**WHAT IS NEEDED**
Each entry is to be given again exactly; drop the images.

**GIVEN RECORDS**
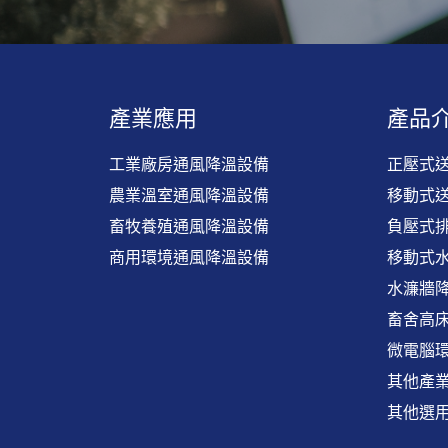
產業應用
產品
工業廠房通風降溫設備
正壓式
農業溫室通風降溫設備
移動式
畜牧養殖通風降溫設備
負壓式
商用環境通風降溫設備
移動式
水濂牆
畜舍高床
微電腦
其他產
其他選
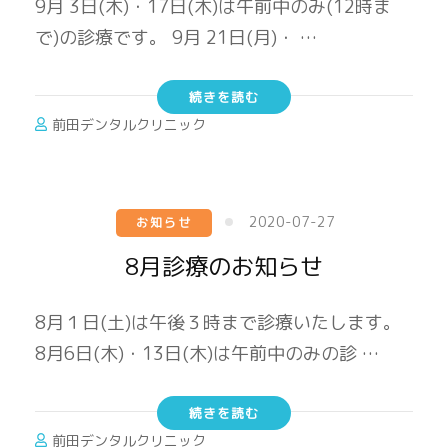
9月 3日(木)・17日(木)は午前中のみ(12時ま
で)の診療です。 9月 21日(月)・ …
続きを読む
前田デンタルクリニック
2020-07-27
お知らせ
8月診療のお知らせ
8月１日(土)は午後３時まで診療いたします。
8月6日(木)・13日(木)は午前中のみの診 …
続きを読む
前田デンタルクリニック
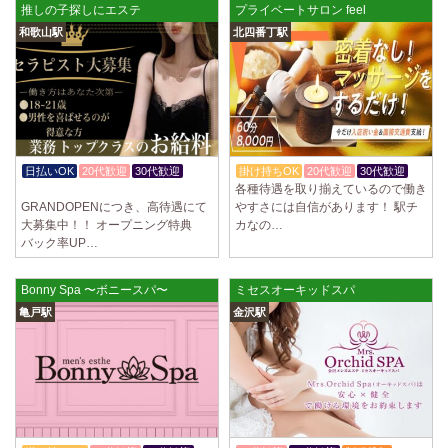
推しの子探しにエステ
プライベートサロン feel
和歌山駅
北四番丁駅
日払いOK
20代歓迎
30代歓迎
掛け持ちOK
20代歓迎
30代歓迎
各種待遇を取り揃えているので働き
体験入店OK
GRANDOPENにつき、高待遇にて
やすさには自信があります！ 駅チ
大募集中！！ オープニング特典
カなの…
バック率UP…
Bonny Spa 〜ボニースパ〜
ミセスオーキッドスパ
亀戸駅
金沢駅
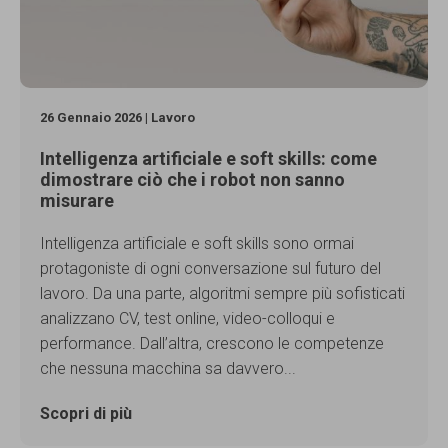
26 Gennaio 2026 | Lavoro
Intelligenza artificiale e soft skills: come
dimostrare ciò che i robot non sanno
misurare
Intelligenza artificiale e soft skills sono ormai
protagoniste di ogni conversazione sul futuro del
lavoro. Da una parte, algoritmi sempre più sofisticati
analizzano CV, test online, video-colloqui e
performance. Dall’altra, crescono le competenze
che nessuna macchina sa davvero...
Scopri di più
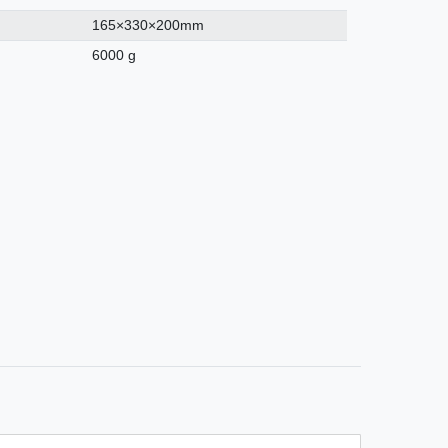
165×330×200mm
6000 g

**ANSWER BOX**
產業應用
產品
工業廠房通風降溫設備
正壓式
農業溫室通風降溫設備
移動式
畜牧養殖通風降溫設備
負壓式
商用環境通風降溫設備
移動式
水濂牆
畜舍高床
微電腦
其他產
其他選
9月 3日(木)・17日(木)は午前中のみ(12時ま
で)の診療です。 9月 21日(月)・ …
続きを読む
前田デンタルクリニック
2020-07-27
お知らせ
8月診療のお知らせ
8月１日(土)は午後３時まで診療いたします。
8月6日(木)・13日(木)は午前中のみの診 …
続きを読む
前田デンタルクリニック
推しの子探しにエステ
プライベートサロン feel
和歌山駅
北四番丁駅
日払いOK
20代歓迎
30代歓迎
掛け持ちOK
20代歓迎
30代歓迎
各種待遇を取り揃えているので働き
体験入店OK
GRANDOPENにつき、高待遇にて
やすさには自信があります！ 駅チ
大募集中！！ オープニング特典
カなの…
バック率UP…
Bonny Spa 〜ボニースパ〜
ミセスオーキッドスパ
亀戸駅
金沢駅
26 Gennaio 2026 | Lavoro
Intelligenza artificiale e soft skills: come
dimostrare ciò che i robot non sanno
misurare
Intelligenza artificiale e soft skills sono ormai
protagoniste di ogni conversazione sul futuro del
lavoro. Da una parte, algoritmi sempre più sofisticati
analizzano CV, test online, video-colloqui e
performance. Dall’altra, crescono le competenze
che nessuna macchina sa davvero...
Scopri di più
165×330×200mm
6000 g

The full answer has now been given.